(Source material Opens)

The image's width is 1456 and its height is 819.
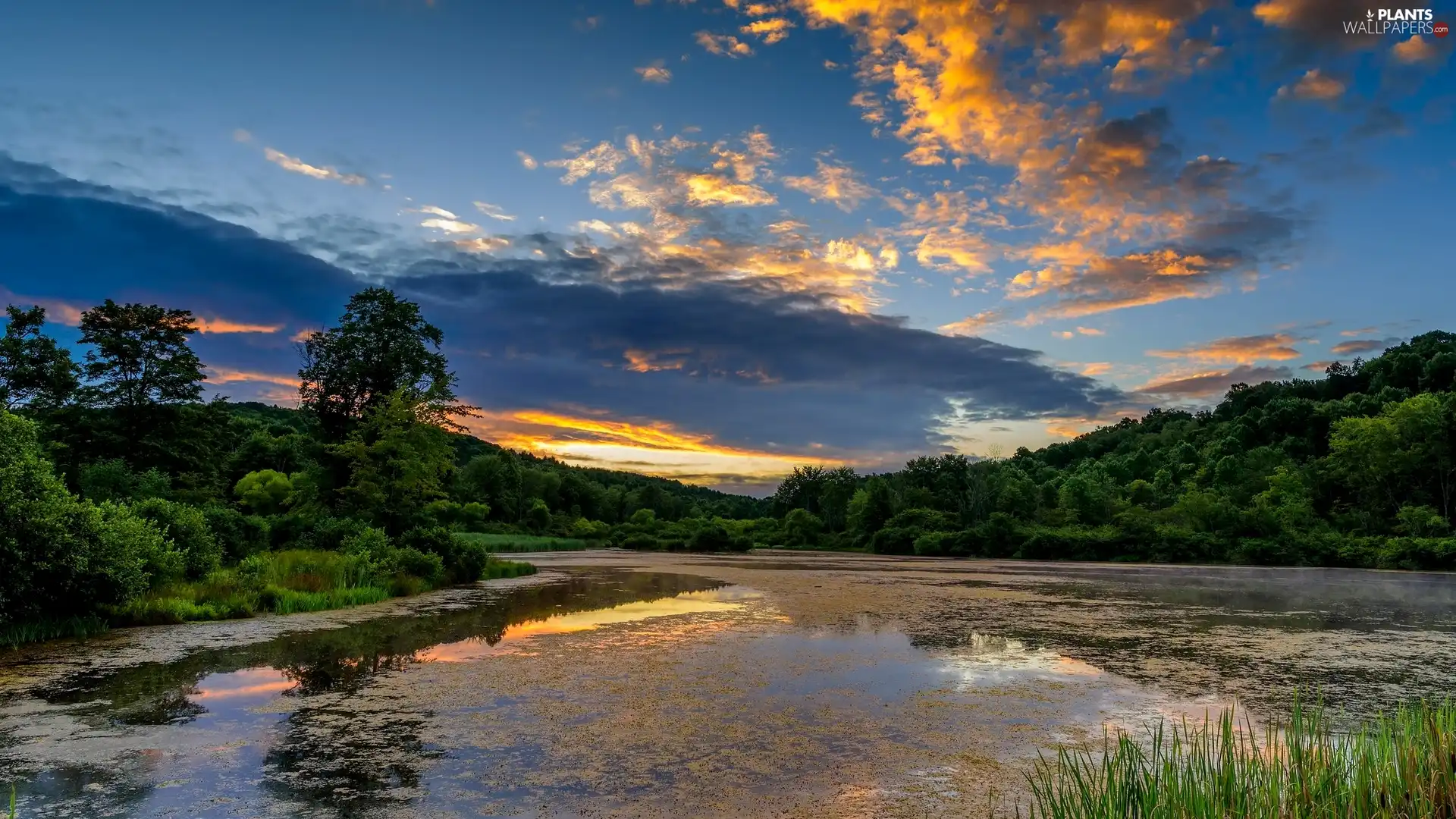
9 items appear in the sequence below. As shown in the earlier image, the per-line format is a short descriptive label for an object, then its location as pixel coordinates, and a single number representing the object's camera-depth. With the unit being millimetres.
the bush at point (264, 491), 34281
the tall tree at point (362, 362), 31875
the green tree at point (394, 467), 24031
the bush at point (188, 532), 15031
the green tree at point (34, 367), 26203
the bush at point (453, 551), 22969
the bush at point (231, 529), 18062
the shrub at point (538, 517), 83375
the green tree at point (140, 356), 26766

(Source material Closes)

- Aim of the task -
Find and show each line of the listing with the word "bush".

- Exercise answer -
the bush at point (264, 491), 34281
the bush at point (188, 532), 15031
the bush at point (453, 551), 22969
the bush at point (231, 529), 18062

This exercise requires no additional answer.